→ **Records for this exercise**
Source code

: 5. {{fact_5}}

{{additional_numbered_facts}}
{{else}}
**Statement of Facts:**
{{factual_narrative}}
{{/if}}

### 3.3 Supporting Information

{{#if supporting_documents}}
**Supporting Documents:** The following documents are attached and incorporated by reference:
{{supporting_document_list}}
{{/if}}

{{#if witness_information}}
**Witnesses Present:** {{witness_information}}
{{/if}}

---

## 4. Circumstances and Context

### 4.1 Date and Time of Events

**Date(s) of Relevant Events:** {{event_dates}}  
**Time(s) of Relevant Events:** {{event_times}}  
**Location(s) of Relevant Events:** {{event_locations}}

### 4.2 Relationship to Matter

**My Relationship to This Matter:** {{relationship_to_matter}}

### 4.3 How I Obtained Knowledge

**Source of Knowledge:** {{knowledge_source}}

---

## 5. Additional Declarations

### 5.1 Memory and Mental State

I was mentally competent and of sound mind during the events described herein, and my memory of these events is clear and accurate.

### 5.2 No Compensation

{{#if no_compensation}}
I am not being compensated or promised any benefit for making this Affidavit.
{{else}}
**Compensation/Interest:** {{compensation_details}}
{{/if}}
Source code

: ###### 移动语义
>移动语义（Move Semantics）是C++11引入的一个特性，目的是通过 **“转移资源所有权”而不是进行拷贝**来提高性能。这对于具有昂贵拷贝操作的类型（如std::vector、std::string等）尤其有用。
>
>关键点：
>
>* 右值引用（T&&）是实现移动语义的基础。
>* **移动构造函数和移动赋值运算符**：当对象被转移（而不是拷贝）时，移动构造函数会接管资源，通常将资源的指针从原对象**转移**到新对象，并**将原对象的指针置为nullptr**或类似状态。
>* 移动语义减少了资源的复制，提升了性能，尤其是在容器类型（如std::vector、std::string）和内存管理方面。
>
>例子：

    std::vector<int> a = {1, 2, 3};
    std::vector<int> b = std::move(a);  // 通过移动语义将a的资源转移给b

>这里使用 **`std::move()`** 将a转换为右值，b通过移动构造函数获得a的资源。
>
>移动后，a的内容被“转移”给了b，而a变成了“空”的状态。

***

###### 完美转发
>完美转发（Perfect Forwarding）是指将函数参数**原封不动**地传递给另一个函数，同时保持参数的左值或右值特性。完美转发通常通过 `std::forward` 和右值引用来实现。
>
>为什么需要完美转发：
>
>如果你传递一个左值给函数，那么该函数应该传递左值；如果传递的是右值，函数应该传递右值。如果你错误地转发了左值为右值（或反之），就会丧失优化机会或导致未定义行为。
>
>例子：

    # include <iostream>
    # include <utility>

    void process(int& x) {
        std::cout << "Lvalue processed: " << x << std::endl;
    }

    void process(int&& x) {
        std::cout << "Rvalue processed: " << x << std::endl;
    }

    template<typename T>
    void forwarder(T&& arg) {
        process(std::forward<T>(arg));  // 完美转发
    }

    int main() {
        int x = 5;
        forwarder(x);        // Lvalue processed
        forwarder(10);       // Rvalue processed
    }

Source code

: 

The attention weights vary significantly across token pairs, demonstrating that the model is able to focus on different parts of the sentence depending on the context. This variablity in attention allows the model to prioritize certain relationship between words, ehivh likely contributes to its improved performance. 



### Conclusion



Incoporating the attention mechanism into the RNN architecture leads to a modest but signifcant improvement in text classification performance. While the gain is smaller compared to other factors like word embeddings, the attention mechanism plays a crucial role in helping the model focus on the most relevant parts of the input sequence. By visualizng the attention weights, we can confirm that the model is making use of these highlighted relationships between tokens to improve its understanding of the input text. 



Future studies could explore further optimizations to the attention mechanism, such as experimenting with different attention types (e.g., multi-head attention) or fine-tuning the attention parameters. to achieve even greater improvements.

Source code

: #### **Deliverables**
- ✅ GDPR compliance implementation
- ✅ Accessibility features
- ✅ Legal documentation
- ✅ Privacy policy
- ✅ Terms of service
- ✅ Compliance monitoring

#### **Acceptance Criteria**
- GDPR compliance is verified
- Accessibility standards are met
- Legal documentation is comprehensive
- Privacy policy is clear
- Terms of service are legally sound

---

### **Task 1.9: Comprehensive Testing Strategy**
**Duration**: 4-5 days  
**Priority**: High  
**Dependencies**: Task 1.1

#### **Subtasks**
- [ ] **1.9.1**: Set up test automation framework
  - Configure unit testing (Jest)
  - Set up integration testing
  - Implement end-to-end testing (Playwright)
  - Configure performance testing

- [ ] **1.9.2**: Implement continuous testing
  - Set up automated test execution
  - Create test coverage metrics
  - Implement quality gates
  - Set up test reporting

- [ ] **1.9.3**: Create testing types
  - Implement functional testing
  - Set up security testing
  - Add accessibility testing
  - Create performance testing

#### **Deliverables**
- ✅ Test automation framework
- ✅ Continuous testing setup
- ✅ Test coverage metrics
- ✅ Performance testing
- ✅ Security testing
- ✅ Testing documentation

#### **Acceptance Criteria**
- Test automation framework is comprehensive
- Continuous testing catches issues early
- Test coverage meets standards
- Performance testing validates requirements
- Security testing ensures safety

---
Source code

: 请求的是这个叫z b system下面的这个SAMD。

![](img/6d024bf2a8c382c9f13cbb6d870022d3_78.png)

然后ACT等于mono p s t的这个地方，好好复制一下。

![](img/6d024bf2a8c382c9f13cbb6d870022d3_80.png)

→ **What needs to be done**
Write a verbatim copy of the listing above.

→ **Result below**
Source code

: 5. {{fact_5}}

{{additional_numbered_facts}}
{{else}}
**Statement of Facts:**
{{factual_narrative}}
{{/if}}

### 3.3 Supporting Information

{{#if supporting_documents}}
**Supporting Documents:** The following documents are attached and incorporated by reference:
{{supporting_document_list}}
{{/if}}

{{#if witness_information}}
**Witnesses Present:** {{witness_information}}
{{/if}}

---

## 4. Circumstances and Context

### 4.1 Date and Time of Events

**Date(s) of Relevant Events:** {{event_dates}}  
**Time(s) of Relevant Events:** {{event_times}}  
**Location(s) of Relevant Events:** {{event_locations}}

### 4.2 Relationship to Matter

**My Relationship to This Matter:** {{relationship_to_matter}}

### 4.3 How I Obtained Knowledge

**Source of Knowledge:** {{knowledge_source}}

---

## 5. Additional Declarations

### 5.1 Memory and Mental State

I was mentally competent and of sound mind during the events described herein, and my memory of these events is clear and accurate.

### 5.2 No Compensation

{{#if no_compensation}}
I am not being compensated or promised any benefit for making this Affidavit.
{{else}}
**Compensation/Interest:** {{compensation_details}}
{{/if}}
Source code

: ###### 移动语义
>移动语义（Move Semantics）是C++11引入的一个特性，目的是通过 **“转移资源所有权”而不是进行拷贝**来提高性能。这对于具有昂贵拷贝操作的类型（如std::vector、std::string等）尤其有用。
>
>关键点：
>
>* 右值引用（T&&）是实现移动语义的基础。
>* **移动构造函数和移动赋值运算符**：当对象被转移（而不是拷贝）时，移动构造函数会接管资源，通常将资源的指针从原对象**转移**到新对象，并**将原对象的指针置为nullptr**或类似状态。
>* 移动语义减少了资源的复制，提升了性能，尤其是在容器类型（如std::vector、std::string）和内存管理方面。
>
>例子：

    std::vector<int> a = {1, 2, 3};
    std::vector<int> b = std::move(a);  // 通过移动语义将a的资源转移给b

>这里使用 **`std::move()`** 将a转换为右值，b通过移动构造函数获得a的资源。
>
>移动后，a的内容被“转移”给了b，而a变成了“空”的状态。

***

###### 完美转发
>完美转发（Perfect Forwarding）是指将函数参数**原封不动**地传递给另一个函数，同时保持参数的左值或右值特性。完美转发通常通过 `std::forward` 和右值引用来实现。
>
>为什么需要完美转发：
>
>如果你传递一个左值给函数，那么该函数应该传递左值；如果传递的是右值，函数应该传递右值。如果你错误地转发了左值为右值（或反之），就会丧失优化机会或导致未定义行为。
>
>例子：

    # include <iostream>
    # include <utility>

    void process(int& x) {
        std::cout << "Lvalue processed: " << x << std::endl;
    }

    void process(int&& x) {
        std::cout << "Rvalue processed: " << x << std::endl;
    }

    template<typename T>
    void forwarder(T&& arg) {
        process(std::forward<T>(arg));  // 完美转发
    }

    int main() {
        int x = 5;
        forwarder(x);        // Lvalue processed
        forwarder(10);       // Rvalue processed
    }

Source code

: 

The attention weights vary significantly across token pairs, demonstrating that the model is able to focus on different parts of the sentence depending on the context. This variablity in attention allows the model to prioritize certain relationship between words, ehivh likely contributes to its improved performance. 



### Conclusion



Incoporating the attention mechanism into the RNN architecture leads to a modest but signifcant improvement in text classification performance. While the gain is smaller compared to other factors like word embeddings, the attention mechanism plays a crucial role in helping the model focus on the most relevant parts of the input sequence. By visualizng the attention weights, we can confirm that the model is making use of these highlighted relationships between tokens to improve its understanding of the input text. 



Future studies could explore further optimizations to the attention mechanism, such as experimenting with different attention types (e.g., multi-head attention) or fine-tuning the attention parameters. to achieve even greater improvements.

Source code

: #### **Deliverables**
- ✅ GDPR compliance implementation
- ✅ Accessibility features
- ✅ Legal documentation
- ✅ Privacy policy
- ✅ Terms of service
- ✅ Compliance monitoring

#### **Acceptance Criteria**
- GDPR compliance is verified
- Accessibility standards are met
- Legal documentation is comprehensive
- Privacy policy is clear
- Terms of service are legally sound

---

### **Task 1.9: Comprehensive Testing Strategy**
**Duration**: 4-5 days  
**Priority**: High  
**Dependencies**: Task 1.1

#### **Subtasks**
- [ ] **1.9.1**: Set up test automation framework
  - Configure unit testing (Jest)
  - Set up integration testing
  - Implement end-to-end testing (Playwright)
  - Configure performance testing

- [ ] **1.9.2**: Implement continuous testing
  - Set up automated test execution
  - Create test coverage metrics
  - Implement quality gates
  - Set up test reporting

- [ ] **1.9.3**: Create testing types
  - Implement functional testing
  - Set up security testing
  - Add accessibility testing
  - Create performance testing

#### **Deliverables**
- ✅ Test automation framework
- ✅ Continuous testing setup
- ✅ Test coverage metrics
- ✅ Performance testing
- ✅ Security testing
- ✅ Testing documentation

#### **Acceptance Criteria**
- Test automation framework is comprehensive
- Continuous testing catches issues early
- Test coverage meets standards
- Performance testing validates requirements
- Security testing ensures safety

---
Source code

: 请求的是这个叫z b system下面的这个SAMD。

![](img/6d024bf2a8c382c9f13cbb6d870022d3_78.png)

然后ACT等于mono p s t的这个地方，好好复制一下。

![](img/6d024bf2a8c382c9f13cbb6d870022d3_80.png)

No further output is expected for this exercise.